Personally this looks really compelling for students - I did something similar, dinky 4GB ram 2 core laptop with crazy good battery life - because I don't care about specs at all, LMS's and note-taking apps in school are not heavy. I just NEED to be able to work all day long, when lecture halls lack outlets. If I needed development weight I would just use an IDE plugin to remote to a desktop in my dorm.
Are there any similar laptops around this price range with comparable battery life? My impression is the market around ARM laptops is pretty small. If so this is a standout for this use case.
Why would you want an iPad?
The Neo can run iPad apps and it's small enough that it can be used in most situations where you'd typically use a tablet (bed, couch, etc).
Homework for things like algebra and later calculus definitely is interesting to do on an iPad, as the ratio of time spent thinking:writing is high while you're learning.
But pure notetaking where the thinking:writing ratio is very low?
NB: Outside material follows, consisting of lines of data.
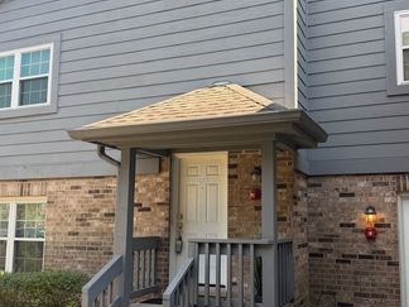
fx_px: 437
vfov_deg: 38.6
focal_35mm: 37
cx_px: 226
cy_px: 165
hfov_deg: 50.1
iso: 80
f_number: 1.78
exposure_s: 1/426
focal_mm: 6.76
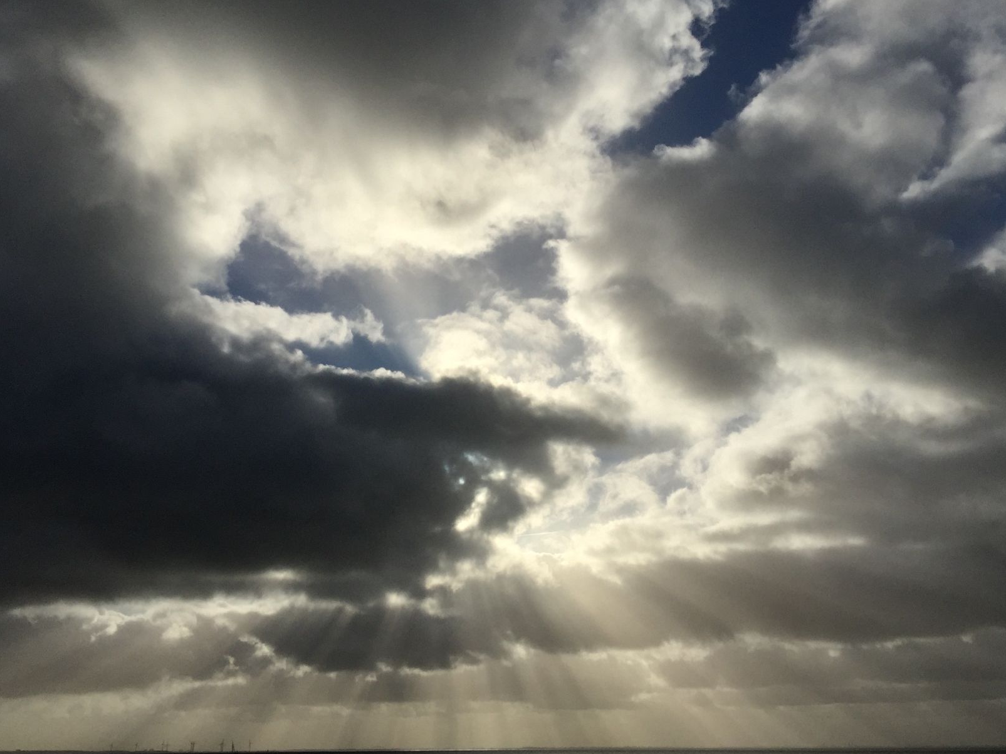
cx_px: 530
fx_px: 1075
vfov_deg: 38.6
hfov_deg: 50.1
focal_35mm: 37
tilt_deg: +20.0
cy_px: 369
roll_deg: +0.4
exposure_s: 1/13333
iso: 32
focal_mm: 4.15
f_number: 2.2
I'd much prefer to type than write on a screen.
I am clearly not the target audience for the iPad. Being restricted to apps and what they allow you to do while asking for money at every corner is not my cup of tea.
In undergrad my iPad was far and away my favorite note-taking device. Digital pen-and-"paper" beats laptop for 99% of note taking.
At this point, there are more people taking notes on an iPad + Apple Pencil than on physical notebooks in my lectures
Reading whole books on a laptop tends to produce a ton of neck strain.
He’s off to university in Fall ‘26, and I’m waffling between getting him an Air and keeping his current iPad, or getting a neo and new iPad. Probably go the former because of the long term cost effectiveness of the Air.
In theory yes, but in reality barely any developer (at least the mainstream ones) make their app available on MacOS, and nobody enjoys interacting with a touch-screen optimized app with mouse/trackpad
To this day it's the only Apple product I've ever owned, and it was worth every penny. I'm sure there are other good tablets for writing now, but at the time there was nothing else even close.
The OneNote app sync is quick enough that I could type lecture notes on the laptop, and then quickly switch to the same document on my iPad to sketch out a diagram. It was overkill for sure, but very useful
I just wish they'd let us run MacOS on iPads.
Talk to Gen Z some time. They prefer tablet devices to laptops.
iPad + voice, this seems like my new lifestyle choice and it looks like it’s going to work out too.
I think human beings need to move away from sitting at the typewriter like it’s 1930. We’re more than this.
blink code to codeserver
A Chromebook with 8Gb ram and stock ChromeOS gets 10 hours doing real work. And with real work I mean full local dev with containers, vscode, Vivado, and 100+ chrome tabs open. And even running small VMs from time to time.
I don't know MacOS, but comming from Linux customizability was mostly okay. Obviously there was also some getting used to. The desktop environment has decent window management and support for virtual desktops which I use heavily.
I'm mostly at a desk so I'd love to be able to switch to Mac Mini only when M5-M6 drops on the mini. The problem is I need a laptop for travel, weekend trips, events, etc.
The Neo is so cheap that I can buy a new Mac Mini AND the Neo for roughly the price of the macbook pro and get the best of both worlds.
Where I am, our primary schools require iPads, the kids want iPhones (and mabye tend to inherit their parents old phones), and now there's a lightweight laptop for high school cheaper and faster and better screen (and I'm hoping with a more robust build) than the slightly-more-expensive 13" windows laptops I've been buying them.
The parents will later buy them a macbook air or whatever when they go to college.
I think Apple could be onto a winner here, in terms of long-term MacOS uptake.